◆ Exercise instructions
Leave out the pictures and copy each record below exactly.

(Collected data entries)
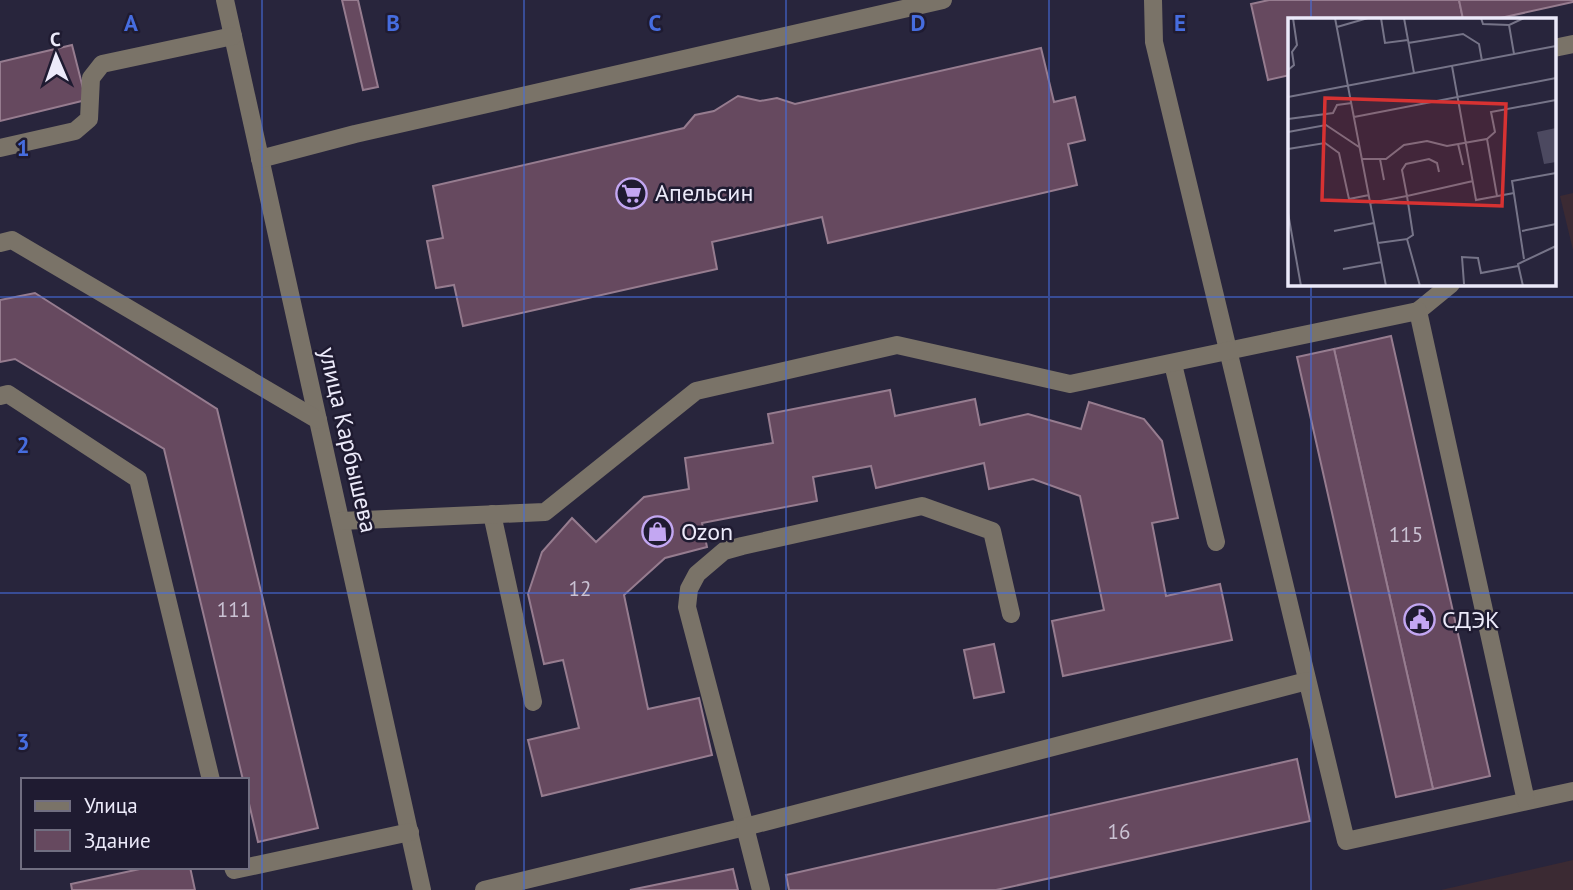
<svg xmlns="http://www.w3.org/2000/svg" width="1573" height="890" viewBox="0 0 1573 890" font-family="'PT Sans',sans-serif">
	<rect width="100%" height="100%" fill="#28253c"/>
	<g fill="#3b2a33">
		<polygon points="1573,193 1573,250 1560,196"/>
		<polygon points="1573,860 1573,890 1441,890"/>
	</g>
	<g fill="#66495f" stroke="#967c8f" stroke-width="2">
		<polygon points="342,0 358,0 378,87 363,90"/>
		<polygon points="1269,0 1459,0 1463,19 1290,19 1290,75 1268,80 1251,4"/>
		<polygon points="1459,0 1573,0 1573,2 1496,19 1463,19"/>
		<polygon points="72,45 86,100 0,121 0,62"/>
		<polygon points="1041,48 1054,102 1075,97 1085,140 1068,144 1077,185 828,243 822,217 712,242 717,269 463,326 454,285 436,288 427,241 443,238 433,186 684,128 695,115 714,111 738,96 760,101 777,98 795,104"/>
		<polygon points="35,293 217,409 318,828 258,842 247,795 247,780 243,780 164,449 15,359 0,362 0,300"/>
		<polygon points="1391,336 1490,776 1433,789 1334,349"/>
		<polygon points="1334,349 1433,789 1396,797 1297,357"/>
		<polygon points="890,390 895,416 975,399 980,425 1028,414 1081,429 1089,402 1144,419 1162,441 1178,518 1152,523 1166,596 1220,584 1232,640 1063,676 1052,621 1104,610 1080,496 1033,479 989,489 984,463 876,488 871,466 813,477 817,501 702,523 707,547 665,558 624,595 648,709 699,698 712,755 542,796 528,740 579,728 563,660 544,664 528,594 542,552 572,518 596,542 644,497 689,489 685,458 773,443 768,414"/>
		<polygon points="994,644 1004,692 974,698 964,650"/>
		<polygon points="1297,759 1310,821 996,890 789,890 786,875"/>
		<polygon points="149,867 190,867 195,890 72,890 71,884"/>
		<polygon points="733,869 738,890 630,890"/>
	</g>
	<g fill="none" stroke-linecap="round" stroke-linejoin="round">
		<g stroke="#7a7368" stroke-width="18">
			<polyline points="225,0 422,890"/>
			<polyline points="1153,0 1154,42 1346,841 1573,791"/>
			<polyline points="1554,48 1573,44"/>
			<polyline points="0,148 75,131 89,119 91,78 102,64 233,36"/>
			<polyline points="260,159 355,134 943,0"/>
			<polyline points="0,243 12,240 318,420"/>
			<polyline points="1418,311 1451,284"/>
			<polyline points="1173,364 1216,542"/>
			<polyline points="0,396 8,394 138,479 211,780"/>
			<polyline points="492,514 533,702"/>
			<polyline points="341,521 545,512 696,391 897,345 1070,384 1418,311 1526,801"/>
			<polyline points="233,867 234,870 410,832"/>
			<polyline points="484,890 745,827 687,607 689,589 697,574 724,551 742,546 922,506 992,531 1011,614"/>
			<polyline points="761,890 745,827 1307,681"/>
		</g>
	</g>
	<path fill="none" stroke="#466ddf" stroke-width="2" stroke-opacity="0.55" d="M262,0V890M524,0V890M786,0V890M1049,0V890M1311,0V19M1311,284V890M0,297H1573M0,593H1573"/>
	<defs>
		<symbol id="supermarket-ring" viewBox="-11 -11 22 22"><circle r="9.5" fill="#1f1b31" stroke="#c3a7f2" stroke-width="1.5"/><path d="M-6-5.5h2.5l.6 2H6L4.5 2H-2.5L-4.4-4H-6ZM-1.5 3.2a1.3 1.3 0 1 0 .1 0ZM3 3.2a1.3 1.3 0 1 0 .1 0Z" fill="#c3a7f2"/></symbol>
		<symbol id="shop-ring" viewBox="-11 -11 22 22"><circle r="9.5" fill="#1f1b31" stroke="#c3a7f2" stroke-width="1.5"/><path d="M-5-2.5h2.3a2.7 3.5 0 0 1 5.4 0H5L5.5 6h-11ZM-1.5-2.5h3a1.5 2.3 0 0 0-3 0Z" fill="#c3a7f2"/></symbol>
		<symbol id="civic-ring" viewBox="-11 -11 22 22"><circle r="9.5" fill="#1f1b31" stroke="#c3a7f2" stroke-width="1.5"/><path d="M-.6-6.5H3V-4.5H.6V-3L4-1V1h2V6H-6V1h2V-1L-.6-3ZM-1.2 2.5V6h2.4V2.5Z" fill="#c3a7f2"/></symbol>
	</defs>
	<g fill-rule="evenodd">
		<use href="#supermarket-ring" x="614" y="176" width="35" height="35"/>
		<use href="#shop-ring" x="640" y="514" width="35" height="35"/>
		<use href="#civic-ring" x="1402" y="602" width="35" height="35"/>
	</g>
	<g text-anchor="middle" stroke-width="5" stroke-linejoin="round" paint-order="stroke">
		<g font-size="21" fill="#cac2d3">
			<text x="1406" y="542">115</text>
			<text x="580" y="596">12</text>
			<text x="234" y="617">111</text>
			<text x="1119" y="839">16</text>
		</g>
		<g font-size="24" fill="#eceafa" stroke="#1f1b31" text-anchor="start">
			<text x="655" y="201">Апельсин</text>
			<text x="681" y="540">Ozon</text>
			<text x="1442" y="628">СДЭК</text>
		</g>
		<g font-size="24" fill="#eceafa" stroke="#1f1b31">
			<text transform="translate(348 440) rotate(77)" y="8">улица Карбышева</text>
		</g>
	</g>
	<g transform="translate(1288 18)">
		<rect width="268" height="268" fill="#28253c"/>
		<path d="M268,110V144L256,146L249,114Z" fill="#4c4960"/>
		<path fill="none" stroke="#767488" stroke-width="2" d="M47,0L98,268M93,0L97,25L120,22M116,0L126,55M193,0L195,6L221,7M49,9L80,0M120,25L175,16L191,26L194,43M226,36L221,7L236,0M164,48L188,182L226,175M0,52L6,47L4,34L9,27L5,0M0,79L268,28M66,99L268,60M0,101L45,95L49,87L64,85M0,114L38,107L71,129M199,121L207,114L203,94L268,82M170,126L175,147M0,131L37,125L51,135L61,181L81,177M74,141H98L116,127L139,123L159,128L199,121L209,178M92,141L96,162M82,185L119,178L114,152L118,146L141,141L149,145L151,154M0,195L13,268M46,213L86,205M234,213L268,206M119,221L125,217L119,178L185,163M90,225L119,221L132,268M236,241L224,163L268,155M55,251L94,244M176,266L174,239L190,240L193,255L230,248M235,268L230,246L268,228"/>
		<path fill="#d73232" fill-opacity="0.15" stroke="#d73232" stroke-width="3.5" d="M37,80L218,86L214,188L34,182Z"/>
		<rect width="268" height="268" fill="none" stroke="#eceafa" stroke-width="3.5"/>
	</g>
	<g font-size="23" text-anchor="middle" font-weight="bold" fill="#466ddf" stroke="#1f1b31" stroke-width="5" stroke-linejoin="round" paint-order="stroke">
		<text x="131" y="31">A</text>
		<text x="393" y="31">B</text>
		<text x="655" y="31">C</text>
		<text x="918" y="31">D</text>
		<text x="1180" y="31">E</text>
		<text x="23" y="156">1</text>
		<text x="23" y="453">2</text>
		<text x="23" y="750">3</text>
	</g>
	<rect x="21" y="778" width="228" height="91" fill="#1f1b31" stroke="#716e81" stroke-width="2"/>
	<rect x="35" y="801" width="35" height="10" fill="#7a7368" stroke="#716e81" stroke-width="2"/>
	<text x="84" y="813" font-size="21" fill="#eceafa">Улица</text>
	<rect x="35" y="830" width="35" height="21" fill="#66495f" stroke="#716e81" stroke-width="2"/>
	<text x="84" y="848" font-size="21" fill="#eceafa">Здание</text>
	<g transform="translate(56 56) rotate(358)" stroke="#1f1b31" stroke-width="5" paint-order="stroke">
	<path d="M0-5L12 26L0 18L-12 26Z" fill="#eceafa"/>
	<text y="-10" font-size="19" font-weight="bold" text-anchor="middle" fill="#eceafa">С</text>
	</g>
</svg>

◆ Output of the exercise
<svg xmlns="http://www.w3.org/2000/svg" width="1573" height="890" viewBox="0 0 1573 890" font-family="'PT Sans',sans-serif">
	<rect width="100%" height="100%" fill="#28253c"/>
	<g fill="#3b2a33">
		<polygon points="1573,193 1573,250 1560,196"/>
		<polygon points="1573,860 1573,890 1441,890"/>
	</g>
	<g fill="#66495f" stroke="#967c8f" stroke-width="2">
		<polygon points="342,0 358,0 378,87 363,90"/>
		<polygon points="1269,0 1459,0 1463,19 1290,19 1290,75 1268,80 1251,4"/>
		<polygon points="1459,0 1573,0 1573,2 1496,19 1463,19"/>
		<polygon points="72,45 86,100 0,121 0,62"/>
		<polygon points="1041,48 1054,102 1075,97 1085,140 1068,144 1077,185 828,243 822,217 712,242 717,269 463,326 454,285 436,288 427,241 443,238 433,186 684,128 695,115 714,111 738,96 760,101 777,98 795,104"/>
		<polygon points="35,293 217,409 318,828 258,842 247,795 247,780 243,780 164,449 15,359 0,362 0,300"/>
		<polygon points="1391,336 1490,776 1433,789 1334,349"/>
		<polygon points="1334,349 1433,789 1396,797 1297,357"/>
		<polygon points="890,390 895,416 975,399 980,425 1028,414 1081,429 1089,402 1144,419 1162,441 1178,518 1152,523 1166,596 1220,584 1232,640 1063,676 1052,621 1104,610 1080,496 1033,479 989,489 984,463 876,488 871,466 813,477 817,501 702,523 707,547 665,558 624,595 648,709 699,698 712,755 542,796 528,740 579,728 563,660 544,664 528,594 542,552 572,518 596,542 644,497 689,489 685,458 773,443 768,414"/>
		<polygon points="994,644 1004,692 974,698 964,650"/>
		<polygon points="1297,759 1310,821 996,890 789,890 786,875"/>
		<polygon points="149,867 190,867 195,890 72,890 71,884"/>
		<polygon points="733,869 738,890 630,890"/>
	</g>
	<g fill="none" stroke-linecap="round" stroke-linejoin="round">
		<g stroke="#7a7368" stroke-width="18">
			<polyline points="225,0 422,890"/>
			<polyline points="1153,0 1154,42 1346,841 1573,791"/>
			<polyline points="1554,48 1573,44"/>
			<polyline points="0,148 75,131 89,119 91,78 102,64 233,36"/>
			<polyline points="260,159 355,134 943,0"/>
			<polyline points="0,243 12,240 318,420"/>
			<polyline points="1418,311 1451,284"/>
			<polyline points="1173,364 1216,542"/>
			<polyline points="0,396 8,394 138,479 211,780"/>
			<polyline points="492,514 533,702"/>
			<polyline points="341,521 545,512 696,391 897,345 1070,384 1418,311 1526,801"/>
			<polyline points="233,867 234,870 410,832"/>
			<polyline points="484,890 745,827 687,607 689,589 697,574 724,551 742,546 922,506 992,531 1011,614"/>
			<polyline points="761,890 745,827 1307,681"/>
		</g>
	</g>
	<path fill="none" stroke="#466ddf" stroke-width="2" stroke-opacity="0.55" d="M262,0V890M524,0V890M786,0V890M1049,0V890M1311,0V19M1311,284V890M0,297H1573M0,593H1573"/>
	<defs>
		<symbol id="supermarket-ring" viewBox="-11 -11 22 22"><circle r="9.5" fill="#1f1b31" stroke="#c3a7f2" stroke-width="1.5"/><path d="M-6-5.5h2.5l.6 2H6L4.5 2H-2.5L-4.4-4H-6ZM-1.5 3.2a1.3 1.3 0 1 0 .1 0ZM3 3.2a1.3 1.3 0 1 0 .1 0Z" fill="#c3a7f2"/></symbol>
		<symbol id="shop-ring" viewBox="-11 -11 22 22"><circle r="9.5" fill="#1f1b31" stroke="#c3a7f2" stroke-width="1.5"/><path d="M-5-2.5h2.3a2.7 3.5 0 0 1 5.4 0H5L5.5 6h-11ZM-1.5-2.5h3a1.5 2.3 0 0 0-3 0Z" fill="#c3a7f2"/></symbol>
		<symbol id="civic-ring" viewBox="-11 -11 22 22"><circle r="9.5" fill="#1f1b31" stroke="#c3a7f2" stroke-width="1.5"/><path d="M-.6-6.5H3V-4.5H.6V-3L4-1V1h2V6H-6V1h2V-1L-.6-3ZM-1.2 2.5V6h2.4V2.5Z" fill="#c3a7f2"/></symbol>
	</defs>
	<g fill-rule="evenodd">
		<use href="#supermarket-ring" x="614" y="176" width="35" height="35"/>
		<use href="#shop-ring" x="640" y="514" width="35" height="35"/>
		<use href="#civic-ring" x="1402" y="602" width="35" height="35"/>
	</g>
	<g text-anchor="middle" stroke-width="5" stroke-linejoin="round" paint-order="stroke">
		<g font-size="21" fill="#cac2d3">
			<text x="1406" y="542">115</text>
			<text x="580" y="596">12</text>
			<text x="234" y="617">111</text>
			<text x="1119" y="839">16</text>
		</g>
		<g font-size="24" fill="#eceafa" stroke="#1f1b31" text-anchor="start">
			<text x="655" y="201">Апельсин</text>
			<text x="681" y="540">Ozon</text>
			<text x="1442" y="628">СДЭК</text>
		</g>
		<g font-size="24" fill="#eceafa" stroke="#1f1b31">
			<text transform="translate(348 440) rotate(77)" y="8">улица Карбышева</text>
		</g>
	</g>
	<g transform="translate(1288 18)">
		<rect width="268" height="268" fill="#28253c"/>
		<path d="M268,110V144L256,146L249,114Z" fill="#4c4960"/>
		<path fill="none" stroke="#767488" stroke-width="2" d="M47,0L98,268M93,0L97,25L120,22M116,0L126,55M193,0L195,6L221,7M49,9L80,0M120,25L175,16L191,26L194,43M226,36L221,7L236,0M164,48L188,182L226,175M0,52L6,47L4,34L9,27L5,0M0,79L268,28M66,99L268,60M0,101L45,95L49,87L64,85M0,114L38,107L71,129M199,121L207,114L203,94L268,82M170,126L175,147M0,131L37,125L51,135L61,181L81,177M74,141H98L116,127L139,123L159,128L199,121L209,178M92,141L96,162M82,185L119,178L114,152L118,146L141,141L149,145L151,154M0,195L13,268M46,213L86,205M234,213L268,206M119,221L125,217L119,178L185,163M90,225L119,221L132,268M236,241L224,163L268,155M55,251L94,244M176,266L174,239L190,240L193,255L230,248M235,268L230,246L268,228"/>
		<path fill="#d73232" fill-opacity="0.15" stroke="#d73232" stroke-width="3.5" d="M37,80L218,86L214,188L34,182Z"/>
		<rect width="268" height="268" fill="none" stroke="#eceafa" stroke-width="3.5"/>
	</g>
	<g font-size="23" text-anchor="middle" font-weight="bold" fill="#466ddf" stroke="#1f1b31" stroke-width="5" stroke-linejoin="round" paint-order="stroke">
		<text x="131" y="31">A</text>
		<text x="393" y="31">B</text>
		<text x="655" y="31">C</text>
		<text x="918" y="31">D</text>
		<text x="1180" y="31">E</text>
		<text x="23" y="156">1</text>
		<text x="23" y="453">2</text>
		<text x="23" y="750">3</text>
	</g>
	<rect x="21" y="778" width="228" height="91" fill="#1f1b31" stroke="#716e81" stroke-width="2"/>
	<rect x="35" y="801" width="35" height="10" fill="#7a7368" stroke="#716e81" stroke-width="2"/>
	<text x="84" y="813" font-size="21" fill="#eceafa">Улица</text>
	<rect x="35" y="830" width="35" height="21" fill="#66495f" stroke="#716e81" stroke-width="2"/>
	<text x="84" y="848" font-size="21" fill="#eceafa">Здание</text>
	<g transform="translate(56 56) rotate(358)" stroke="#1f1b31" stroke-width="5" paint-order="stroke">
	<path d="M0-5L12 26L0 18L-12 26Z" fill="#eceafa"/>
	<text y="-10" font-size="19" font-weight="bold" text-anchor="middle" fill="#eceafa">С</text>
	</g>
</svg>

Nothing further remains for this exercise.